The interaction layer the main contribution and novelty in the proposed method are based on the well-known interaction mechanism. In this part, the researchers’ first project classes into real-valued latent representations. They use a trainable representation matrix to encode each of the classes for later to be able to compute word-to-class interaction scores. The final scores are estimated simply using dot product as the interaction function between the target word and each class. More complex functions have not been considered due to an increase in computational complexity.
Finally, as an aggregation layer, they employ a simple fully-connected two-layer MLP. They also mention that here it is possible to use more complex aggregation layer incorporating CNN or LSTM. The MLP is used to compute the final classification logits taking the interaction matrix and the word-level encodings. Cross-entropy is used as a loss function for the optimization.
Evaluation and Comparison
To evaluate the proposed framework for text classification, the researchers did extensive experiments both in multi-class and multi-label settings. They show that their method outperforms current corresponding state-of-the-art methods remarkably.

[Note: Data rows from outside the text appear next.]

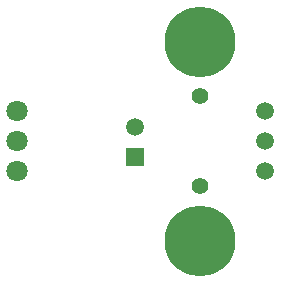
<source format=gbr>
%TF.GenerationSoftware,Altium Limited,Altium Designer,21.8.1 (53)*%
G04 Layer_Color=255*
%FSLAX43Y43*%
%MOMM*%
%TF.SameCoordinates,0F9CA4FB-8759-410D-9958-79F17413BB1C*%
%TF.FilePolarity,Positive*%
%TF.FileFunction,Pads,Bot*%
%TF.Part,Single*%
G01*
G75*
%TA.AperFunction,ComponentPad*%
%ADD14C,1.800*%
%ADD15C,1.500*%
%ADD16R,1.500X1.500*%
%TA.AperFunction,ViaPad*%
%ADD17C,6.000*%
%TA.AperFunction,ComponentPad*%
%ADD18C,1.400*%
D14*
X3000Y15460D02*
D03*
Y12920D02*
D03*
Y10380D02*
D03*
D15*
X13000Y14165D02*
D03*
X24000Y12920D02*
D03*
Y10380D02*
D03*
Y15460D02*
D03*
D16*
X13000Y11625D02*
D03*
D17*
X18500Y21340D02*
D03*
Y4500D02*
D03*
D18*
Y16730D02*
D03*
Y9110D02*
D03*
%TF.MD5,21b9d223190cdcda52530d91e2944a3f*%
M02*

</source>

For the evaluation, they set three different baseline model types: 1) models based on feature engineering; 2) Char-based deep models, and 3) Word-based deep models. They used publicly available benchmark datasets from (Zhang, Zhao, and LeCun 2015) to evaluate the proposed method. There are in total six text classification datasets, corresponding to sentiment analysis, news classification, question-answer, and ontology extraction tasks, respectively. In the paper, they show that EXAM achieves the best performance over the three datasets: AG, Yah. A., and DBP. The evaluation and comparison to other methods can be seen in the tables below.
Conclusion
To conclude, this work represents an important contribution in the field of Natural Language Processing (NLP). It is the first work that introduces finer, word-level matching clues in text classification with deep neural network models. The proposed model achieves state-of-the-art performance on several datasets.